* **GOAL**:
Arrange the lines of the items, from the line containing "pose: elev=77.1 azim=250.5" through the final line of the items, as a JSON list of strings with one string per line and any blank lines omitted. Include only those lines.

[Start of MATERIAL PROVIDED]

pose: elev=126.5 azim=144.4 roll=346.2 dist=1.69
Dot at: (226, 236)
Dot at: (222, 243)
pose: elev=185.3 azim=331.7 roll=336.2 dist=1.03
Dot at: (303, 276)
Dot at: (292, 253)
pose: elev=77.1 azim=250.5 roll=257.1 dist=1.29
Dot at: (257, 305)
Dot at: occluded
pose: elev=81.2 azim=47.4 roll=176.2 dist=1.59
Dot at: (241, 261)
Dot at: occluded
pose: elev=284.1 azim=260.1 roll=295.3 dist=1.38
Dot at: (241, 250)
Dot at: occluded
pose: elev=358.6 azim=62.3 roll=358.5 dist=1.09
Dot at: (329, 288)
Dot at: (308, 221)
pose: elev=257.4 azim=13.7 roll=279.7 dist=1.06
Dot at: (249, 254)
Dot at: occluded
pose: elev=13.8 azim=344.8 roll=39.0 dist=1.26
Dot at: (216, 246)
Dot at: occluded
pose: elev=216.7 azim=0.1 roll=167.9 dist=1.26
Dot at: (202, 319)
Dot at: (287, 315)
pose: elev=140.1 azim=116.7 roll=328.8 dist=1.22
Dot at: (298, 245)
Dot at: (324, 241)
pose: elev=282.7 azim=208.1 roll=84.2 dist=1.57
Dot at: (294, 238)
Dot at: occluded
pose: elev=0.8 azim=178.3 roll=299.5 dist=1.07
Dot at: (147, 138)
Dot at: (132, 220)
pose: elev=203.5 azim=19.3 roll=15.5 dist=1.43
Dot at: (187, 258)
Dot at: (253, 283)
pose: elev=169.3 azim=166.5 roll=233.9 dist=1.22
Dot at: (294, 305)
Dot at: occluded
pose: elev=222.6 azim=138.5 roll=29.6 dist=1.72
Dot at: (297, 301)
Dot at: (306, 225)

[End of MATERIAL PROVIDED]

* **ANSWER TO THIS PROBLEM**:
[
  "pose: elev=77.1 azim=250.5 roll=257.1 dist=1.29",
  "Dot at: (257, 305)",
  "Dot at: occluded",
  "pose: elev=81.2 azim=47.4 roll=176.2 dist=1.59",
  "Dot at: (241, 261)",
  "Dot at: occluded",
  "pose: elev=284.1 azim=260.1 roll=295.3 dist=1.38",
  "Dot at: (241, 250)",
  "Dot at: occluded",
  "pose: elev=358.6 azim=62.3 roll=358.5 dist=1.09",
  "Dot at: (329, 288)",
  "Dot at: (308, 221)",
  "pose: elev=257.4 azim=13.7 roll=279.7 dist=1.06",
  "Dot at: (249, 254)",
  "Dot at: occluded",
  "pose: elev=13.8 azim=344.8 roll=39.0 dist=1.26",
  "Dot at: (216, 246)",
  "Dot at: occluded",
  "pose: elev=216.7 azim=0.1 roll=167.9 dist=1.26",
  "Dot at: (202, 319)",
  "Dot at: (287, 315)",
  "pose: elev=140.1 azim=116.7 roll=328.8 dist=1.22",
  "Dot at: (298, 245)",
  "Dot at: (324, 241)",
  "pose: elev=282.7 azim=208.1 roll=84.2 dist=1.57",
  "Dot at: (294, 238)",
  "Dot at: occluded",
  "pose: elev=0.8 azim=178.3 roll=299.5 dist=1.07",
  "Dot at: (147, 138)",
  "Dot at: (132, 220)",
  "pose: elev=203.5 azim=19.3 roll=15.5 dist=1.43",
  "Dot at: (187, 258)",
  "Dot at: (253, 283)",
  "pose: elev=169.3 azim=166.5 roll=233.9 dist=1.22",
  "Dot at: (294, 305)",
  "Dot at: occluded",
  "pose: elev=222.6 azim=138.5 roll=29.6 dist=1.72",
  "Dot at: (297, 301)",
  "Dot at: (306, 225)"
]